Tasks to complete
**A.** Answer these about the article on the Kekal album 1000 Thoughts of Violence, one answer per line:
(i) At which studio was the album recorded?
(ii) Which additional guitarist was not part of this album?
(iii) Which company distributed the album in Indonesia from 2003 to 2004?
**B.** Carry on the article about the Kekal album 1000 Thoughts of Violence from the point where it stops.

Text passage
>>>>

Studio album by Kekal
- Released: February 2003 (Undying Music/Alfa Records, cassette) June 2003 (Fear Dark Records, CD) August 2003 (Rock Express Records, cassette)
- Recorded: September and December 2002, Vision Studio
- Genre: Extreme metal, avant-garde metal, progressive metal, black metal
- Length: 50:17
- Label: Fear Dark Records, Undying Music/Alfa Records
- Producer: Jeff/Kekal

Kekal compilations chronology
|  |  | Introduce Us to Immortality (2003) |

Kekal studio albums chronology
| Chaos & Warfare (2002) | 1000 Thoughts of Violence (2003) | Acidity (2005) |

= 1000 Thoughts of Violence =

1000 Thoughts of Violence is the fourth album by Indonesian extreme metal band Kekal, released in 2003. The central theme of the album is moral decline and the violent nature of humanity. This was the first and only major studio album by the band without the skills of additional guitarist Leo Setiawan.

It is one of four albums available for free download on the official website.

==Release & reception==

While the CD version was released by Fear Dark (Netherlands) to cover most of the bigger distribution channels mainly in Europe, 1000 Thoughts of Violence was also released in cassette versions by Undying Music (Indonesia) and Rock Express Records (Yugoslavia). In Indonesia, the album was distributed by Alfa Records from 2003 to 2004 and became the first album from Kekal being sold in mainstream record stores in the country, and it became the best selling Kekal album to date.

<<<<

Dataset records
>>>>

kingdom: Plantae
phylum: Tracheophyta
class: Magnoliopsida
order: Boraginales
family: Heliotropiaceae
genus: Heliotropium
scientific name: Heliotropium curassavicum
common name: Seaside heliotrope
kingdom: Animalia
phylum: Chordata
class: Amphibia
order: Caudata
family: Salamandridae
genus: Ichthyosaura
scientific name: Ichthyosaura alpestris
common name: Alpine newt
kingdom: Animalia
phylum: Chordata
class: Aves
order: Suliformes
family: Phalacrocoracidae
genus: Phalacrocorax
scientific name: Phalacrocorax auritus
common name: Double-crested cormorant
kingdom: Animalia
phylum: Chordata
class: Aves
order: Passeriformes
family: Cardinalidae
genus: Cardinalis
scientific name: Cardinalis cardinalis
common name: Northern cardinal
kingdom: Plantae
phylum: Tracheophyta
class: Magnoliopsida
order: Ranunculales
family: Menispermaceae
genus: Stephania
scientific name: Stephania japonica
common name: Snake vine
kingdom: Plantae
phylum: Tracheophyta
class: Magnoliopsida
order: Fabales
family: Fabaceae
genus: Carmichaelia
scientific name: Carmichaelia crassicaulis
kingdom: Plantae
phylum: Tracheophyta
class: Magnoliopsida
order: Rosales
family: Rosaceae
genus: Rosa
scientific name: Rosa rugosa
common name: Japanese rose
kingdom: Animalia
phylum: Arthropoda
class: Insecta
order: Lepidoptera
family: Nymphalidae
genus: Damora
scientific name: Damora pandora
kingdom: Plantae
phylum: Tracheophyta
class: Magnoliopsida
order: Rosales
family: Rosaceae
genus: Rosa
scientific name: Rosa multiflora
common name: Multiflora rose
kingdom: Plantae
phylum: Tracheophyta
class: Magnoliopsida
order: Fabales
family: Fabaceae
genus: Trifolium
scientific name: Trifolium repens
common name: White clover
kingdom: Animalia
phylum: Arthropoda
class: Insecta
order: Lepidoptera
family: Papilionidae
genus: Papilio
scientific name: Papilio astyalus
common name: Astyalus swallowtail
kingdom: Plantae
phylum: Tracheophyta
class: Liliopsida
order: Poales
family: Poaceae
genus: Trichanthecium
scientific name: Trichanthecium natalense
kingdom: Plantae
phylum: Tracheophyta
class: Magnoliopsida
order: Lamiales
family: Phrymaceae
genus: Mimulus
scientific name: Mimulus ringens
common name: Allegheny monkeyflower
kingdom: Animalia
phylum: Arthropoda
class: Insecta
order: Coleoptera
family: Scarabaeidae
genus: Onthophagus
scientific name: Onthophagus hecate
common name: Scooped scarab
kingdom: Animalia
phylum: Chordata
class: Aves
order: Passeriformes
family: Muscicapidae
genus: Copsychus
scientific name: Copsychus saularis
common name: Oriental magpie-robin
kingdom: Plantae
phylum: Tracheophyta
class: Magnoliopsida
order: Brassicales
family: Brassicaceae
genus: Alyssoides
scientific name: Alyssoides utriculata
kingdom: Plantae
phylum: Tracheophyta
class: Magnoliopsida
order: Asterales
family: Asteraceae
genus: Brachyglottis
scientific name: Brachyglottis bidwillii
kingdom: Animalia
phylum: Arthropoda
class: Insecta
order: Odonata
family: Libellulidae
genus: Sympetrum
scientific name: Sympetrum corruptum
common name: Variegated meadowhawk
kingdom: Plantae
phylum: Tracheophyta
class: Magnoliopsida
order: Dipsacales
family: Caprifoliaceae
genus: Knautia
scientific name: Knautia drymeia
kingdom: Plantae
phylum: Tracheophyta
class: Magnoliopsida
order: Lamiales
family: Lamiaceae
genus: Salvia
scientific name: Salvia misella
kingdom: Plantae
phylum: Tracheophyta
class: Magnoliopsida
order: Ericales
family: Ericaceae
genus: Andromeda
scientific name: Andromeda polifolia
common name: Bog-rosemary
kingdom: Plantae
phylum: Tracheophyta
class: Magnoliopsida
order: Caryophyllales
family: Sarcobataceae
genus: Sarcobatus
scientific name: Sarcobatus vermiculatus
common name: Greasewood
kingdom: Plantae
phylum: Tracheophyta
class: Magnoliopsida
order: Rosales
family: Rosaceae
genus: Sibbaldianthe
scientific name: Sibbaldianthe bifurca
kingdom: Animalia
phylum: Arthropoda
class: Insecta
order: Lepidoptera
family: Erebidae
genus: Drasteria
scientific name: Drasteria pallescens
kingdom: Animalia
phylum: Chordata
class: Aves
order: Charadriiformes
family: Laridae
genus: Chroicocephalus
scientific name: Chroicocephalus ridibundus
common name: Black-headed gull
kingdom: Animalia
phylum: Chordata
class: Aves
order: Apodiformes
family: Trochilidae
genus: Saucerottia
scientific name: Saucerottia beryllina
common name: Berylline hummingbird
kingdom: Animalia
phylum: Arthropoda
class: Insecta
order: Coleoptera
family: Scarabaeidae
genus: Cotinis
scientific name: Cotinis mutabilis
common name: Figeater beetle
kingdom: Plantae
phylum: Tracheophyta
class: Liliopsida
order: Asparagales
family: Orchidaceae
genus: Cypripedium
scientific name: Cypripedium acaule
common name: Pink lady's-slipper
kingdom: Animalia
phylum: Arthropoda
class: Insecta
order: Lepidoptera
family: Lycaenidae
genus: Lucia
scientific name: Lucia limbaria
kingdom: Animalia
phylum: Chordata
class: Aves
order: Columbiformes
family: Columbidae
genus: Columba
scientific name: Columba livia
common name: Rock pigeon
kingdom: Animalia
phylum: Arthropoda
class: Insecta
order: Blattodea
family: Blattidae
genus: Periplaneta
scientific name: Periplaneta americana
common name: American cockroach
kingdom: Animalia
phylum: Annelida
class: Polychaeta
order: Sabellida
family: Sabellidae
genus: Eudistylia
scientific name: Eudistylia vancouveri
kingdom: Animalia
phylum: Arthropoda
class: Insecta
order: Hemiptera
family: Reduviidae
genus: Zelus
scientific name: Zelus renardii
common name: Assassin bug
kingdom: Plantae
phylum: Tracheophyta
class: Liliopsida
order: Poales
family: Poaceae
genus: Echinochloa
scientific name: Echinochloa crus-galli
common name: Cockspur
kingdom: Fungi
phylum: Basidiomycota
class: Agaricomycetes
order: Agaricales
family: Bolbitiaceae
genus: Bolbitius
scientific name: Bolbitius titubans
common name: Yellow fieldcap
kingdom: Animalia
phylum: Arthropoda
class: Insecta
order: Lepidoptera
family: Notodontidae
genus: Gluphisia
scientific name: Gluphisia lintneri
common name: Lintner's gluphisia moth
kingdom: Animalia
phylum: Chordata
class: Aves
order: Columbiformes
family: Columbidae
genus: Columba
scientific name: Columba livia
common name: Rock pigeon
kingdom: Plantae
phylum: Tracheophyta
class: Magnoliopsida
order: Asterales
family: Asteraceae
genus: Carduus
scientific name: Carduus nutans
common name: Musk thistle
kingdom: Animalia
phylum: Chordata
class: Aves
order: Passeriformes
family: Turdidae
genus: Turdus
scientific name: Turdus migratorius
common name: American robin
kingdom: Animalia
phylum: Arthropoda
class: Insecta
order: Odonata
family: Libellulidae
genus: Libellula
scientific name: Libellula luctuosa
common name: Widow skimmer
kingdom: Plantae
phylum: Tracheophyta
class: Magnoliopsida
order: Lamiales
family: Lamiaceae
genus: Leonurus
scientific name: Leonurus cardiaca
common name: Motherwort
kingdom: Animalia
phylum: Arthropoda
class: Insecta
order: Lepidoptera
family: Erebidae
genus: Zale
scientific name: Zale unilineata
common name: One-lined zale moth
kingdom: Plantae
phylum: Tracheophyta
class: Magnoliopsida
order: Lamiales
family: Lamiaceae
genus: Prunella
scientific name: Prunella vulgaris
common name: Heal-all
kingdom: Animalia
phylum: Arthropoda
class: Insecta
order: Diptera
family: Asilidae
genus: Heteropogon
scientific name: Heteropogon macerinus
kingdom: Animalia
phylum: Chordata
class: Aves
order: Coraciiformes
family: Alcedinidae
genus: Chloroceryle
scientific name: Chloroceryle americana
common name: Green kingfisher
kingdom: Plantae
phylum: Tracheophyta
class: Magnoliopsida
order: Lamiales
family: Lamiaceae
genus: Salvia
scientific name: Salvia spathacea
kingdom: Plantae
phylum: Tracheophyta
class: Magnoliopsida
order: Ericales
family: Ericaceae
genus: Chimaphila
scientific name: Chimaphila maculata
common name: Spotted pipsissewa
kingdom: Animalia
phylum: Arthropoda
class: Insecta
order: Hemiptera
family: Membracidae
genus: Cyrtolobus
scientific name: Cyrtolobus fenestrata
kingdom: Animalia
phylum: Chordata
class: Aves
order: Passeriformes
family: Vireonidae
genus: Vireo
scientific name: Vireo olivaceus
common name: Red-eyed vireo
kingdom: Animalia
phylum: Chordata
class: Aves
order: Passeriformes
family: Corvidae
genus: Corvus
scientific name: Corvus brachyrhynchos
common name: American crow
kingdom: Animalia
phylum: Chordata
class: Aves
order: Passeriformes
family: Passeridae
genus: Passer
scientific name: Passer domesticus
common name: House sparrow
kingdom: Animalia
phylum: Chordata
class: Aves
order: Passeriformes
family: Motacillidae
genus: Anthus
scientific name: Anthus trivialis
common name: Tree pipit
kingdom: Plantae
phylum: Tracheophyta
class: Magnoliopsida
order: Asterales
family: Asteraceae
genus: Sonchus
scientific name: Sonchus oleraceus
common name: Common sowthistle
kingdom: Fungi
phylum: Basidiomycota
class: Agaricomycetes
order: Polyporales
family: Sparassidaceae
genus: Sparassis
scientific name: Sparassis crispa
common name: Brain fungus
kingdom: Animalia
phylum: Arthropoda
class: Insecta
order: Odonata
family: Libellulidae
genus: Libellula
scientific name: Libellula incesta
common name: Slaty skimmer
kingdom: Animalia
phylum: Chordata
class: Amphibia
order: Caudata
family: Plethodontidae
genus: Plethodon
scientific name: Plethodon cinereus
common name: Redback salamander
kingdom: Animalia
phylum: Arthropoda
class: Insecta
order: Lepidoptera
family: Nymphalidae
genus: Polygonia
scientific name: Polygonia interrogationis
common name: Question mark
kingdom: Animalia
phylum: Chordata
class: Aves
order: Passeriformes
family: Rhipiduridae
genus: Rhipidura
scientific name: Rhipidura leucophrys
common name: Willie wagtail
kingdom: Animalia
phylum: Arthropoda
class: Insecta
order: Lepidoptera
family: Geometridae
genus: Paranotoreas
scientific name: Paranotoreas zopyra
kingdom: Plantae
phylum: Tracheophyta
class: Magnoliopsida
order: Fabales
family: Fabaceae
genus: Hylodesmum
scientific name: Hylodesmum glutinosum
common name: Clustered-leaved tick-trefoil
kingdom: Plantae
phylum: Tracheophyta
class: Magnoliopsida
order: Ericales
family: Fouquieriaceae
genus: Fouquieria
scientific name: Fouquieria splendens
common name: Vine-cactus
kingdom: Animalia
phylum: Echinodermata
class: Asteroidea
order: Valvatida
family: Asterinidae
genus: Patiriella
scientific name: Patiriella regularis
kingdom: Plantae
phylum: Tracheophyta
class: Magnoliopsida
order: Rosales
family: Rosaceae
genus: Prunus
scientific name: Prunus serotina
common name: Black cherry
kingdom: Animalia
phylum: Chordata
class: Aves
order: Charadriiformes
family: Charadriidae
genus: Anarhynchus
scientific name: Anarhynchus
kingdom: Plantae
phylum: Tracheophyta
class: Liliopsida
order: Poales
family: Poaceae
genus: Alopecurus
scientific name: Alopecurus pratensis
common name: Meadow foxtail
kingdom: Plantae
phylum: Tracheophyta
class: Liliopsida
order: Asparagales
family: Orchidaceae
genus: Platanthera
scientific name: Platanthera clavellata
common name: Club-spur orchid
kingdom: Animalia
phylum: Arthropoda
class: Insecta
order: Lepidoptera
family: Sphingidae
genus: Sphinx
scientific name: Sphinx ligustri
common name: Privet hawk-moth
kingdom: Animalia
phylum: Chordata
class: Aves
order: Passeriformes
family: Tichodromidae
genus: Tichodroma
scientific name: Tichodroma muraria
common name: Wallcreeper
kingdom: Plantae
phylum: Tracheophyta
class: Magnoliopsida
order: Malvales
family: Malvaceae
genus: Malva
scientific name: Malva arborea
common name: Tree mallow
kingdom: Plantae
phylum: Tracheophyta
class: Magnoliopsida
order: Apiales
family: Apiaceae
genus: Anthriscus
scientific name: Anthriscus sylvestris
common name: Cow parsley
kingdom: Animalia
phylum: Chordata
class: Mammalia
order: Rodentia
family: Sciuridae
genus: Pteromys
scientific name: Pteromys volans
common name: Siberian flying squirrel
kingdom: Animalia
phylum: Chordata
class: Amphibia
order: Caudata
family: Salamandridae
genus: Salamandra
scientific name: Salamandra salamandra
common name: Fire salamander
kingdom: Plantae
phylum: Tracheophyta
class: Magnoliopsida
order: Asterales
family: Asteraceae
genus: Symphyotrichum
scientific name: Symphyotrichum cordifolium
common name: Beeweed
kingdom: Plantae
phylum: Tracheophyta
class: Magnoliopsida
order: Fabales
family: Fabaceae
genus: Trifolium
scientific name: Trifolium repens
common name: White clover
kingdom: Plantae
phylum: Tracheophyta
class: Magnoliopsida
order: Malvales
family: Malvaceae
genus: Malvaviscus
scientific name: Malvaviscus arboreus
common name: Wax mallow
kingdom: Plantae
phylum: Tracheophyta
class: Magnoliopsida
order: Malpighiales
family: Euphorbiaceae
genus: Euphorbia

<<<<

Outputs for the tasks
**A.**
(i) Vision Studio
(ii) Leo Setiawan
(iii) Alfa Records

**B.**
Critical reception was highly favorable. AllMusic noted the album as plunging the band into "ultra-progressive" experiments". According to a review by HM Magazine, Kekal matured greatly since its previous release, The Painful Experience, especially with its vocals. This album found the band experimenting much more than on previous releases, yet also was considered its most cohesive effort to date. The album was noted for switching between raging intensity and more mellow passages, such as the song "Violent Society", which even included a hip-hop passage. Rock Hard rated the album eight out of ten, comparing the album's guitar work to Iron Maiden, Joe Satriani, and Cynic. The band's bass guitar technique in particular was compared to Iron Maiden bassist Steve Harris. Rock Hard noted that the band described themselves as black metal, and labeled the album as metal with a Christian angle but also influenced by mid-1980s power metal. Antwerp-based radio show "Psych Folk" Radio on Radio Centraal viewed the album favorably, mentioning in a broadcast on Indonesian progressive music that 1000 Thoughts of Violence "is a possibility to invite progressive rock listeners to take the challenge to open up their perspectives." On the program's website the album was called an "intelligent listening pleasure for the open minded." Stefan Lang of Powermetal.de viewed that album extremely favorably, calling the album a highlight of the year 2003, while Metal Storm staff member Promonex rated the album nine out of ten. Finnish heavy metal site Imperiumi.net rated the album 8 1/2 out of 10. In 2010 on Powermetal.de, 1000 Thoughts of Violence garnered fourteen points in a retrospective on the year 2003, tying in twenty-third place out of twenty-eight alongside Dimmu Borgir's Death Cult Armageddon, Harem Scarem's Higher, Green Carnation's A Blessing in Disguise, and Arena's Contagion.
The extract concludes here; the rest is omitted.